Primera ronda: críticas compartidas

Las críticas a la criminalización del discurso de incitación al odio o hate speech han ido discerniendo las consideraciones ideológicas, históricas, filosóficas y jurídicas que las justifican. Y en su mayoría, han sido acertadas. La conclusión de fondo ha sido que las consecuencias negativas que puede llegar a comportar no compensan los beneficios colectivos que puede reportar. Como ideas subyacentes a todas las críticas formuladas encontramos, por un lado, el riesgo de dejar en manos del Estado la definición y sobre todo la interpretación de lo que se puede decir y lo que no, sabiendo que la tendencia de cualquier Estado es la de restringir los discursos que vayan en contra de los poderes fácticos y de las formas de sentir mayoritarias. Y, por otro lado, el hecho de que no es legítimo penar las ideas, solo las conductas, y que el odio es un sentimiento legítimo, inseparable del derecho a la ideología y a articular una participación política coherente con la misma. El rosario de políticos, activistas, maestros y músicos condenados o encausados avala el fundamento de estas dos suspicacias centrales.

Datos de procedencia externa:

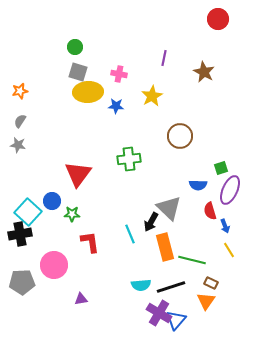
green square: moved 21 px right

Desde el prisma práctico, se ha recriminado al delito de incitación al odio que se haya usado la prohibición del discurso de incitación al odio para perseguir la disidencia; que se haya confundido el delito de incitación al odio con el de la incitación al terrorismo; que la vaga redacción del artículo 510 del Código Penal pueda comportar la penalización de discursos legítimos o que las penas de prisión de hasta cuatro años, si los discursos tóxicos se vehiculan a través de las redes sociales, son desproporcionadas. Estas críticas han cristalizado en dos posturas: las más radicales han reclamado la abolición del delito del artículo 510 del Código Penal (y de hecho de otros artículos, como el de ofensa a los sentimientos religiosos del artículo 525 del Código Penal con el que se pretendía condenar a las activistas de la procesión del “coño insumiso” de Sevilla). Y las posturas más atenuadas, que han defendido la modificación del artículo 510 proponiendo una batería de cambios que pasen por rebajar las penas, clarificar el redactado, añadir una mención a la intencionalidad de quien comete el delito o eliminar la posibilidad de cometerlo mediante el fomento, la promoción o la incitación “indirecta” al odio, la hostilidad, la discriminación o la violencia [1]1 — Laia Serra Perelló (2018). «Discurso de incitación al odio: Análisis desde los derechos humanos y pautas interpretativas». Estudio realizado en el marco del proyecto Reconstruyendo garantías de los derechos humanos en la lucha contra el odio, impulsado por el Instituto de Derechos Humanos de Catalunya en colaboración con SOS Racismo Catalunya. Editado en Barcelona, diciembre de 2018. Disponible en línea. .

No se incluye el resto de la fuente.